New store openings also involve certain risks, including constructing, furnishing and supplying a store in a timely and cost effective manner and
accurately assessing the demographic or retail environment for a particular location. Our future sales at new, relocated or remodeled stores may not
meet our projections, which could affect our return on investment. Performance in our new stores could also be negatively impacted if we are unable
to hire employees who are able to deliver the level of service our customers have come to expect when shopping in our stores. Our inability to execute
our store growth strategy in a way that generates appropriate returns on investment could affect our future growth and profitability.

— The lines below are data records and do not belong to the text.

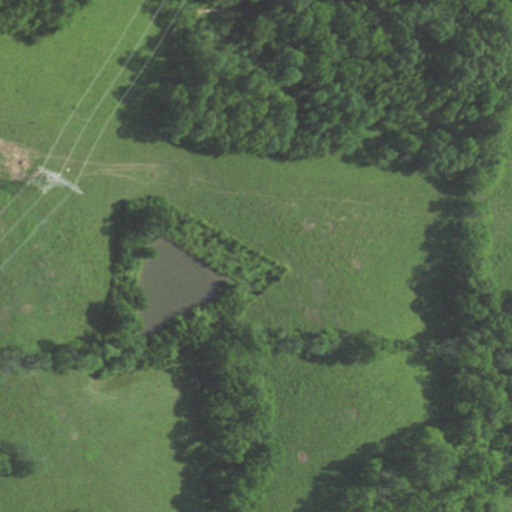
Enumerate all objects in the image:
power tower: (34, 181)
road: (507, 510)
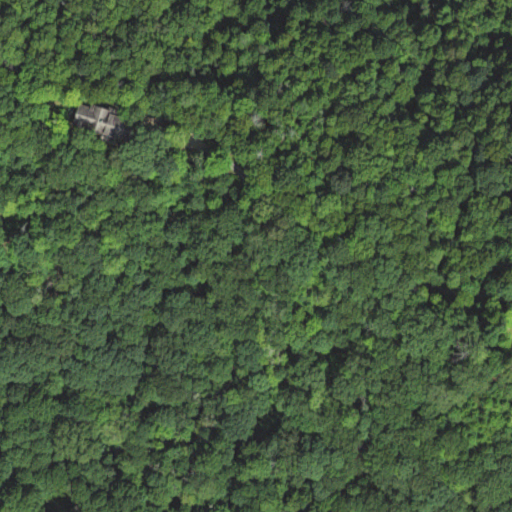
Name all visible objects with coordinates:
building: (86, 124)
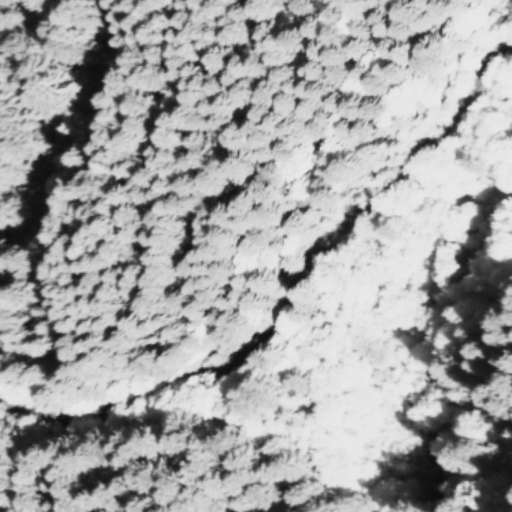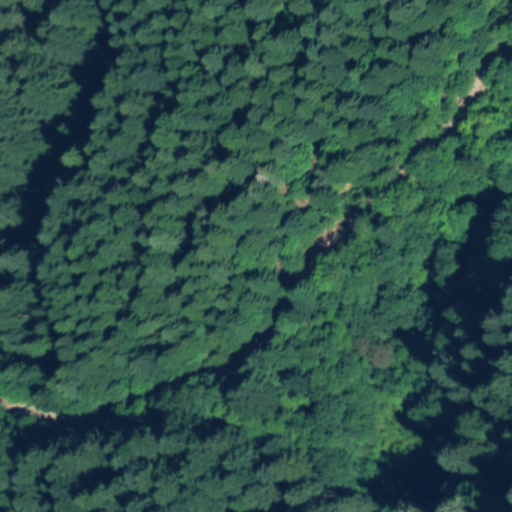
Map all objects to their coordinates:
road: (282, 274)
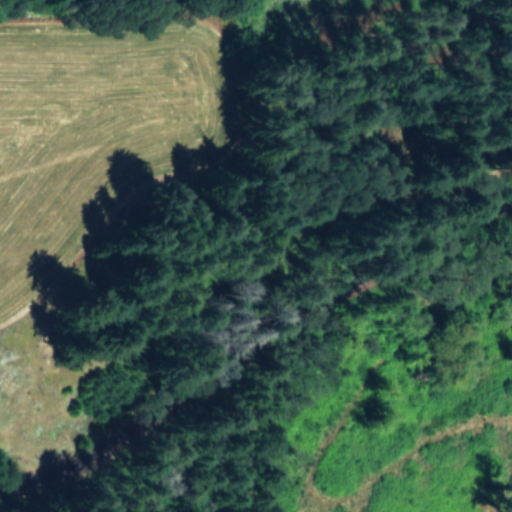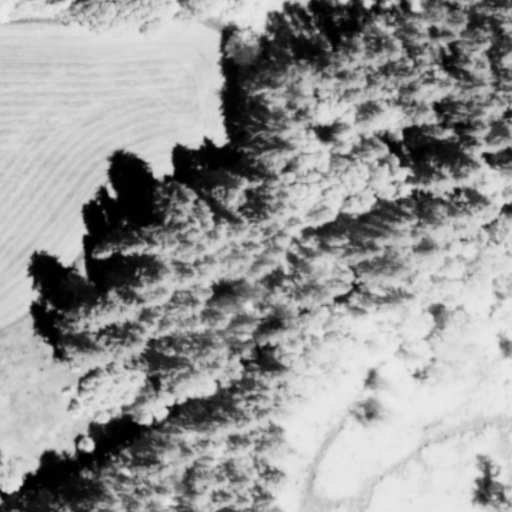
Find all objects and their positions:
road: (257, 341)
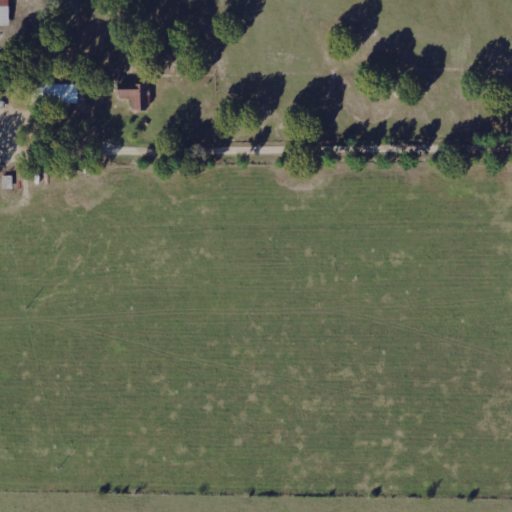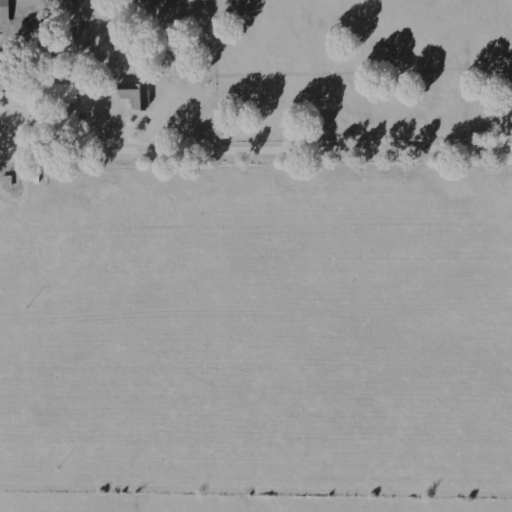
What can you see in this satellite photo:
building: (6, 13)
building: (135, 97)
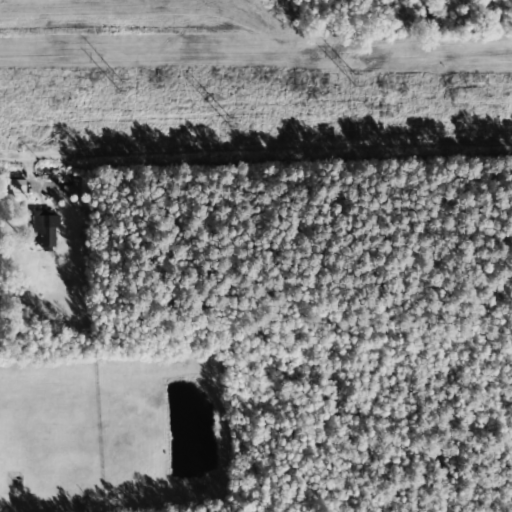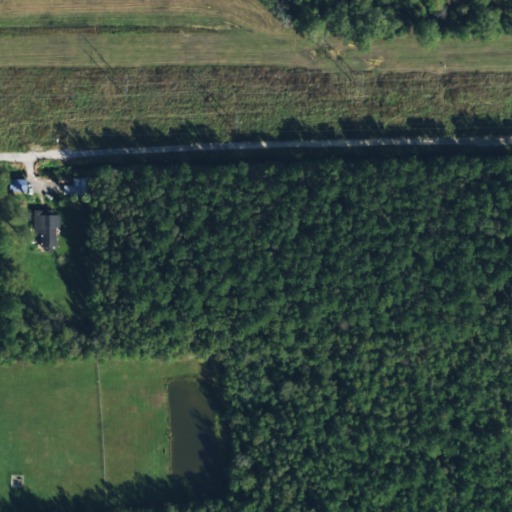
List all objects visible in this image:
road: (256, 147)
building: (74, 187)
building: (43, 228)
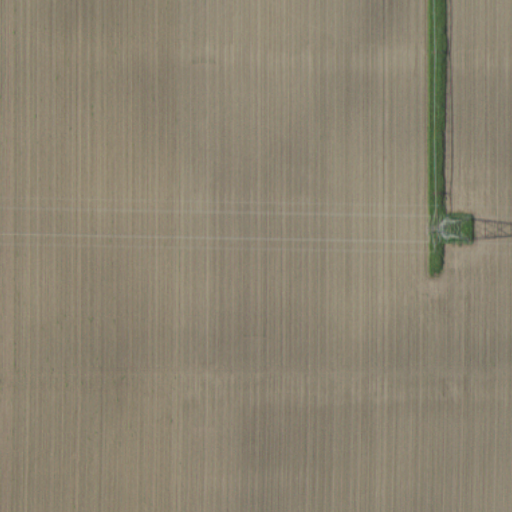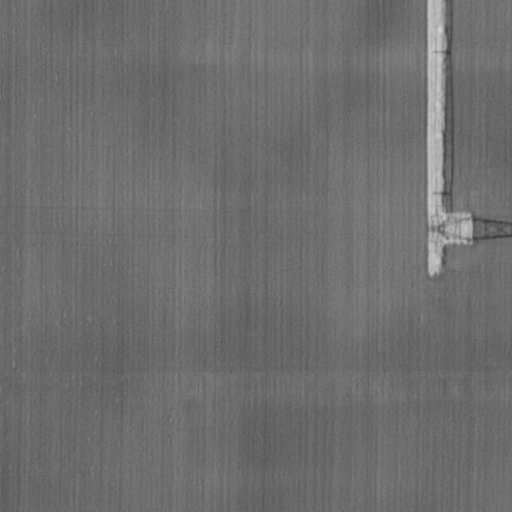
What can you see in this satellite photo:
power tower: (458, 227)
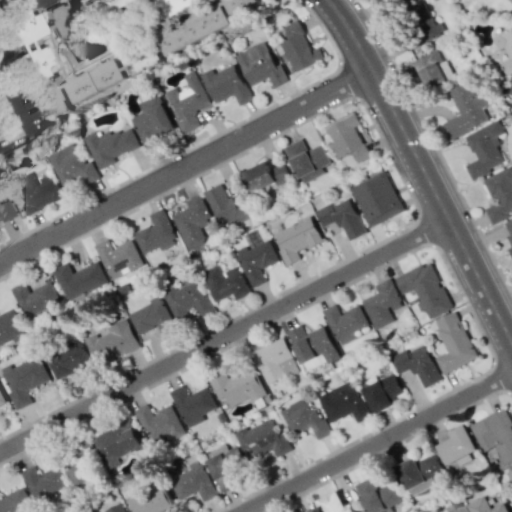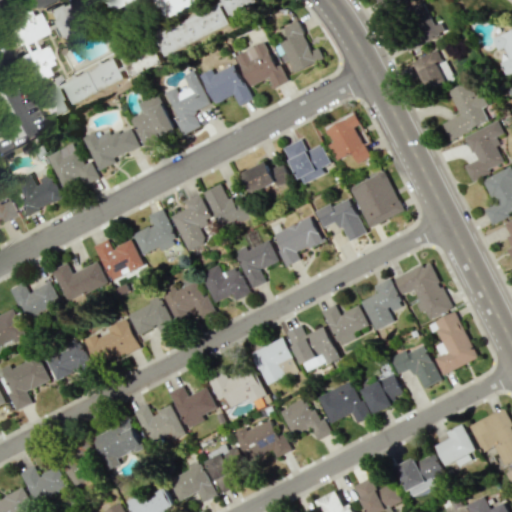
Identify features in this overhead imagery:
road: (39, 1)
building: (56, 19)
building: (195, 29)
building: (299, 48)
building: (505, 48)
building: (143, 58)
building: (261, 65)
building: (433, 70)
building: (95, 80)
building: (227, 84)
building: (51, 97)
building: (189, 101)
road: (14, 107)
building: (466, 109)
building: (153, 119)
building: (347, 139)
building: (110, 145)
building: (485, 149)
building: (307, 160)
building: (71, 165)
road: (425, 166)
road: (188, 167)
building: (265, 176)
building: (36, 191)
building: (500, 194)
building: (377, 198)
building: (227, 206)
building: (5, 210)
building: (342, 217)
building: (193, 221)
building: (509, 232)
building: (156, 233)
building: (297, 239)
building: (119, 258)
building: (257, 260)
building: (80, 280)
building: (225, 282)
building: (425, 288)
building: (36, 299)
building: (188, 299)
building: (383, 303)
building: (153, 318)
building: (345, 322)
building: (10, 327)
road: (226, 337)
building: (113, 342)
building: (453, 343)
building: (313, 347)
building: (272, 359)
building: (69, 360)
building: (419, 364)
building: (24, 379)
building: (238, 386)
building: (383, 393)
building: (2, 398)
building: (343, 402)
building: (193, 404)
building: (304, 418)
building: (161, 422)
building: (495, 433)
building: (263, 440)
building: (118, 442)
road: (379, 443)
building: (458, 446)
building: (225, 464)
building: (75, 473)
building: (420, 473)
building: (509, 473)
building: (44, 483)
building: (193, 483)
building: (378, 496)
building: (16, 502)
building: (154, 502)
building: (334, 503)
building: (486, 506)
building: (116, 508)
building: (299, 511)
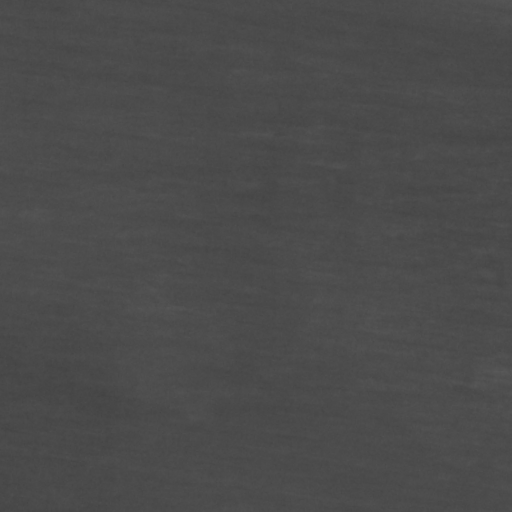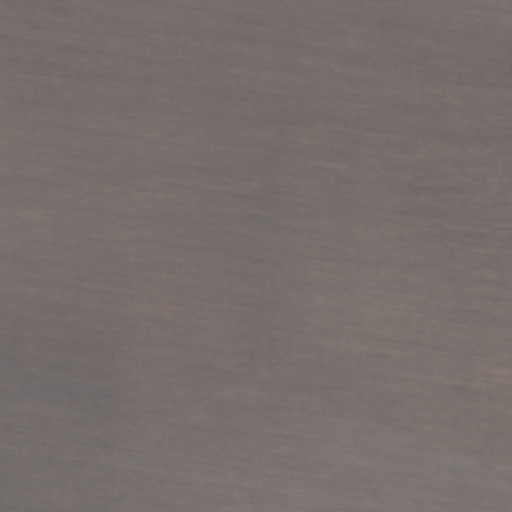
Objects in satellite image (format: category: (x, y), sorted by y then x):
crop: (256, 255)
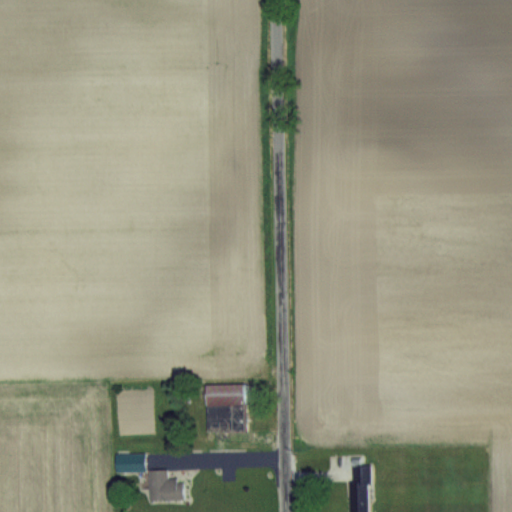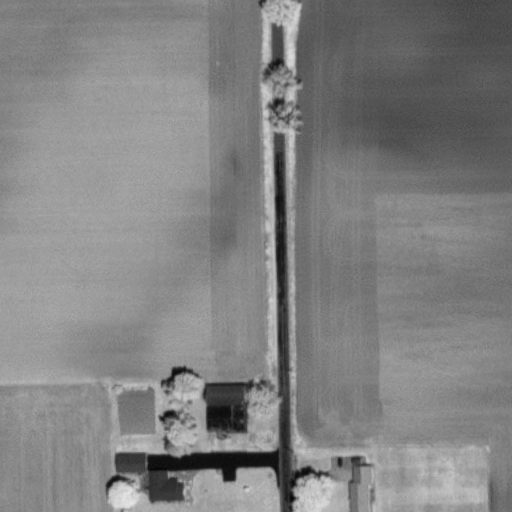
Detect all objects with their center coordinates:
road: (281, 255)
building: (226, 407)
building: (135, 461)
building: (164, 485)
building: (360, 487)
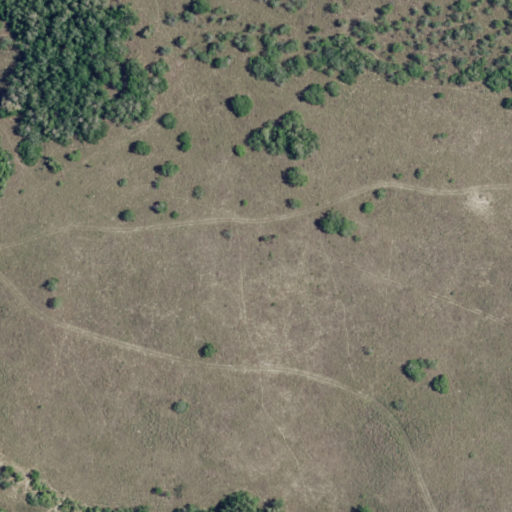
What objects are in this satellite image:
road: (256, 92)
road: (158, 318)
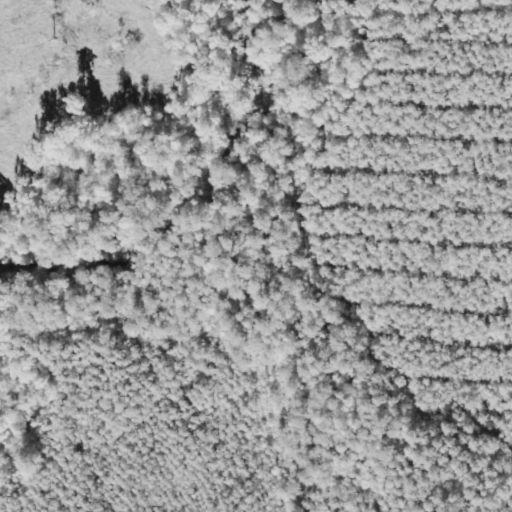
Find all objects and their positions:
road: (130, 390)
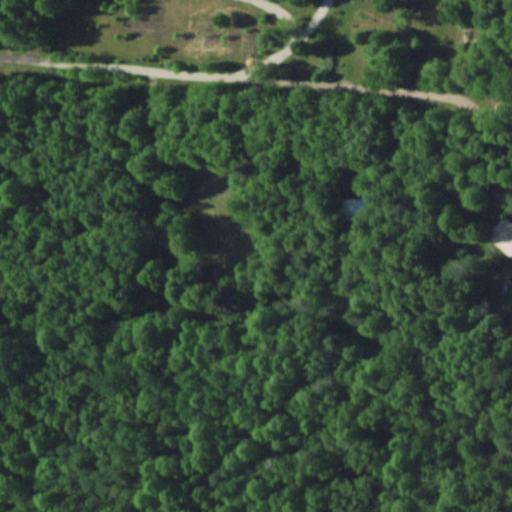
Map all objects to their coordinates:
road: (184, 72)
building: (504, 234)
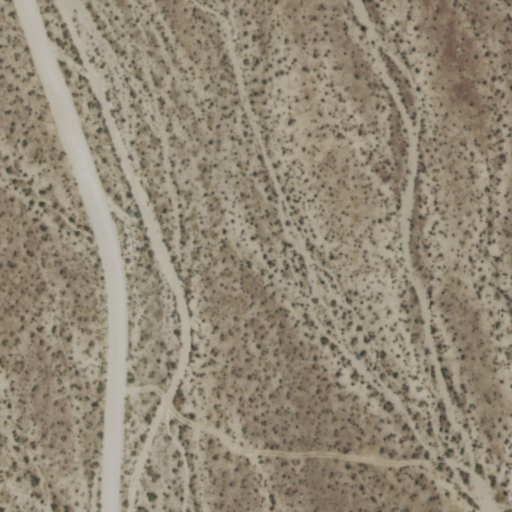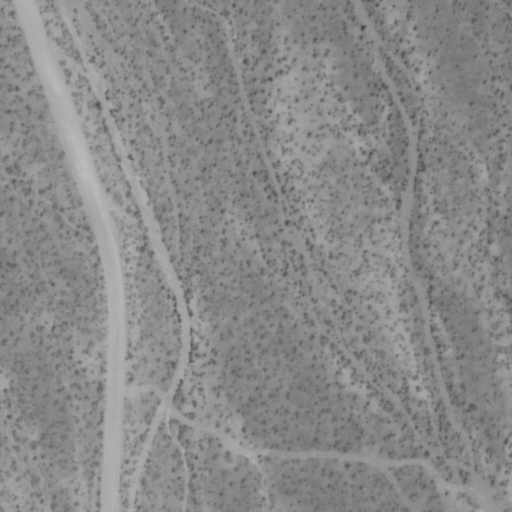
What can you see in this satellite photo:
road: (107, 249)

INFORMATION TECHNOLOGY STRATEGY
We make investments in information technology to sustain our competitive position. In 2010, we expect to spend approximately $160 on information
technology operations and systems development, which is key to our growth. We must monitor and choose the right investments and implement them
at the right pace. Excessive technological change could impact the effectiveness of adoption, and could make it more difficult for us to realize benefits
from the technology. Targeting the wrong opportunities, failing to make the best investments, or making an investment commitment significantly
above or below our needs may result in the loss of our competitive position. In addition, if we do not maintain our current systems we may see
interruptions to our business and increase our costs in order to bring our systems up to date.
MULTI-CHANNEL STRATEGY EXECUTION
Over the past several years, we have made changes in our business to improve the shopping experience across all channels. These changes included
aligning our online merchandise offering with our full-line stores to create a seamless experience for our customers between our stores and Web site,
combining the full-line stores’ and Direct merchandise organizations; providing a more focused catalog offering; and creating a shared inventory
platform between Direct and our full-line stores. We plan to make additional changes in our multi-channel merchandise planning process over the next
few years. If we encounter challenges associated with change management, the ability to hire and retain key personnel involved in these efforts,
implementation of associated information technology, or adoption of new processes, our ability to continue to successfully execute this strategy could
be adversely affected. As a result, we may not derive the expected benefits to our sales and profitability, or we may incur increased costs relative to
our current projections.
IMPACT OF COMPETITIVE MARKET FORCES
The retail industry environment continues to change for many of our vendors and customers. In the future, our competition may partner more
effectively with vendors to serve consumers’ needs. If we do not effectively respond to changes in our environment, we may see a loss of market share
to competitors, declining sales and declining profitability due to higher markdowns.
Our credit segment faces competition from large banks, and other credit card companies, some of which have substantial financial resources. Many of
our competitors offer general-purpose credit card products with a variety of loyalty programs. In addition, there is intense competition for cardholders
with “prime” credit ratings who make up a significant portion of our credit portfolio. If we do not effectively respond to the competitive banking and
credit card environment, we could lose market share to our competitors, which would have an adverse effect on our credit business.
CAPITAL MANAGEMENT AND LIQUIDITY
Our access to debt and equity capital, and our ability to invest capital to maximize the total returns to our shareholders, is critical to our long-term
success. We utilize capital to finance our operations and working capital, make capital expenditures, manage our debt levels and return value to our
shareholders through dividends and share repurchases. As a result of the financial crisis, global credit and equity markets have undergone significant
disruption, making it difficult for many businesses to obtain financing on acceptable terms or at all. Our ability to obtain capital and the cost of the
capital depend on financial market conditions and independent rating agencies’ short and long-term debt ratings, which are based largely on our
performance as measured by credit metrics including interest coverage and leverage ratios. If our access to capital is restricted or if our cost of capital
increases, our operations and financial condition could be adversely affected. Further, if we do not properly allocate our capital to maximize returns,
our operations and cash flows could be adversely affected and our long-term cost of capital could increase.
SUPPLY CHAIN DISRUPTION
The effective and efficient operation of our supply chain, including merchandise sourcing and procurement, receiving and distribution, is critical to the
success of our business. Our supply chain operations may be adversely impacted by difficulties with our suppliers, such as production capacity
constraints, errors in meeting merchandise specifications, including specifications dictated by consumer product safety laws, insufficient quality
control, failures to meet production deadlines, or increases in manufacturing costs. Additionally, unforeseen disruptions in our supply chain due to
severe weather, natural or man-made disasters, labor disputes, shipping problems, or information systems malfunction, may adversely affect our
ability to deliver merchandise to our stores or our customers and could increase our costs.